Я была удивлена его словами и его взглядом, который заставил поёжится. И в свою очередь внимательно оглядела Хаяша. У меня сложилось о нём совершенно иное впечатление: он показался мне мягким и обходительным. Но сейчас его всегда лёгкая улыбка стала звериной и хищной. Совсем такой же как у Хэссара.
— А что? — спросил он насмешливо, — я кажусь вам слабым и добрым? Ах, нари, вы совсем не знаете меня… И нагов… Будьте осторожны, когда выходите из своих покоев. Сейчас вы будете встречать и знакомиться со многими, прошу, не делайте поспешных выводов о нагах при первой встрече. Змеи хитры и коварны. Лучше спрашивайте о новых знакомых меня или Хэссара или Кшаса.
Хаяш предложил мне локоть. Не дождавшись моего ответа, он сам взял меня за руку, вынуждая опереться на него. Я, занятая своими мыслями, не успела ответить на его предложения, но отказываться и забирать руку не стала, послушно пошла рядом. Он довольно улыбнулся.

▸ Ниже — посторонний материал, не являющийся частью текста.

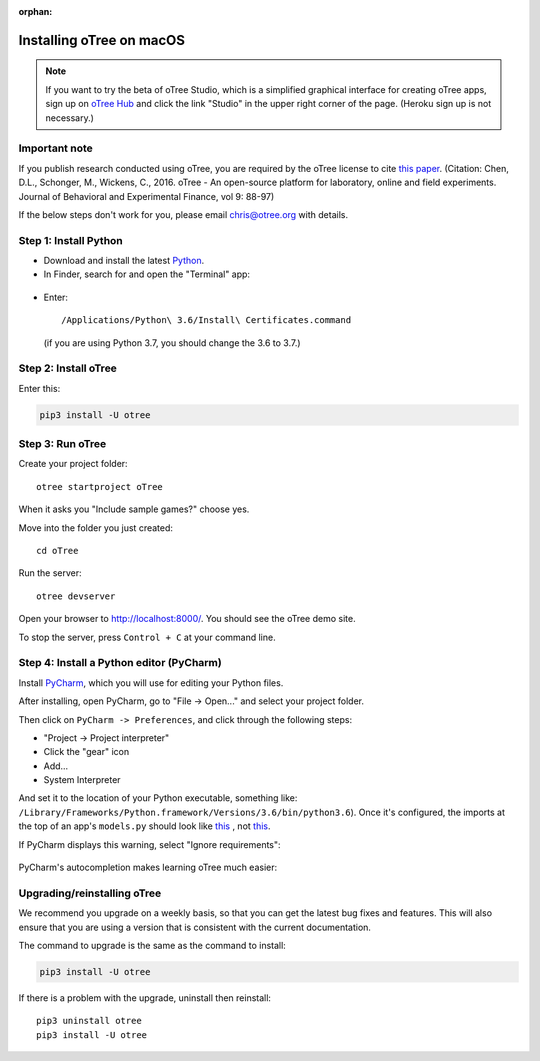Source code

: :orphan:

.. _install-macos:

Installing oTree on macOS
=========================

.. note::

    If you want to try the beta of oTree Studio, which is a simplified graphical interface
    for creating oTree apps, sign up on `oTree Hub <https://www.otreehub.com/>`__
    and click the link "Studio" in the upper right corner of the page.
    (Heroku sign up is not necessary.)

Important note
--------------

If you publish research conducted using oTree,
you are required by the oTree license to cite
`this paper <http://dx.doi.org/10.1016/j.jbef.2015.12.001>`__.
(Citation: Chen, D.L., Schonger, M., Wickens, C., 2016. oTree - An open-source
platform for laboratory, online and field experiments.
Journal of Behavioral and Experimental Finance, vol 9: 88-97)

If the below steps don't work for you, please email chris@otree.org with details.

Step 1: Install Python
----------------------

*   Download and install the latest `Python <https://www.python.org/ftp/python/3.6.4/python-3.6.4-macosx10.6.pkg>`__.

*   In Finder, search for and open the "Terminal" app:

.. figure:: _static/setup/macos-terminal.png

*   Enter::

    /Applications/Python\ 3.6/Install\ Certificates.command

    (if you are using Python 3.7, you should change the 3.6 to 3.7.)    


Step 2: Install oTree
---------------------

Enter this:

.. code-block:: bash

    pip3 install -U otree

Step 3: Run oTree
-----------------

Create your project folder::

    otree startproject oTree

When it asks you "Include sample games?" choose yes.

Move into the folder you just created::

    cd oTree

Run the server::

    otree devserver

Open your browser to `http://localhost:8000/ <http://localhost:8000/>`__.
You should see the oTree demo site.

To stop the server, press ``Control + C`` at your command line.


Step 4: Install a Python editor (PyCharm)
-----------------------------------------

Install `PyCharm <https://www.jetbrains.com/pycharm/download/>`__,
which you will use for editing your Python files.

After installing, open PyCharm, go to "File -> Open..." and select your project folder.

Then click on ``PyCharm -> Preferences``,
and click through the following steps:

-   "Project -> Project interpreter"
-   Click the "gear" icon
-   Add...
-   System Interpreter

And set it to the location of your Python executable,
something like:
``/Library/Frameworks/Python.framework/Versions/3.6/bin/python3.6``).
Once it's configured, the imports at the top of an app's ``models.py`` should look
like
`this <_static/setup/pycharm-correct.png>`__
, not
`this <_static/setup/pycharm-incorrect.png>`__.


If PyCharm displays this warning, select "Ignore requirements":

.. figure:: _static/setup/pycharm-psycopg2-warning.png

PyCharm's autocompletion makes learning oTree much easier:

.. figure:: _static/setup/pycharm-autocomplete.gif


Upgrading/reinstalling oTree
----------------------------

We recommend you upgrade on a weekly basis,
so that you can get the latest bug fixes and features.
This will also ensure that you are using a version that is consistent with the current documentation.

The command to upgrade is the same as the command to install:

.. code-block:: bash

    pip3 install -U otree

If there is a problem with the upgrade, uninstall then reinstall::

    pip3 uninstall otree
    pip3 install -U otree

Когда он перестали попадаться его знакомые, с которыми он постоянно здоровался, я стала расспрашивать дальше. Хаяш подробно отвечал на все мои вопросы.
— Как узнали о том, что ашес умер?
— Хэссар пришёл к отцу по делу и застал его уже мёртвого и вас рядом. Больше в покоях никого не было. В его спальню вообще могли входить лишь личный слуга и члены семьи, да и то лишь в его присутствии…
— И любовницы, — продолжила я.
— И любовницы, — согласился Хаяш и вдруг остановился. — Кстати о них, госпожа Хариса…
Он повернулся к красивой девушке, легко идущей нам навстречу. Я с любопытством разглядывала её, стараясь спрятать излишний интерес. Это была первая нагайна, с которой меня познакомят. НЕ считая Тессы.
Госпожа Хариса была ослепительно красива. Чёрные длинные волосы, часть которых была уложена в высокую замысловатую прическу, а оставшиеся густой волной рассыпались по спине. Тёмно-карие глаза опушены длиннющими ресницами. Чувственный рот с пухлой верхней губкой. Тонкий изящный носик. Она была красива, знала о своей красоте и умело её преподносила. Двигалась плавно и грациозно, показывая достоинства в виде тонкой талии и пышной груди. Уверенная в себе красавица. По сравнению с ней я была бледной невзрачной молью.
— Здравствуйте, секретарь Хаяш, капитан Кшас. Как ваши дела?
Улыбалась она тоже ослепительно. Но смотрела только на Кшаса, казалось, что и её вопрос, и яркая улыбка предназначалась ему одному.
— Благодарю, госпожа Хариса. Позвольте познакомить вас с нари.
Нагайна посмотрела на меня тем взглядом, которым женщины оценивают соперниц, мило улыбаясь при этом.
— Хариса, — она протянула мне руку, вынуждая приветствовать её и оставить Хаяша.
— Элисара.
Хариса мою руку не отпустила, укладывая на сгибе своего локтя и ведя за собой. Я молчала и ждала, что она будет делать дальше.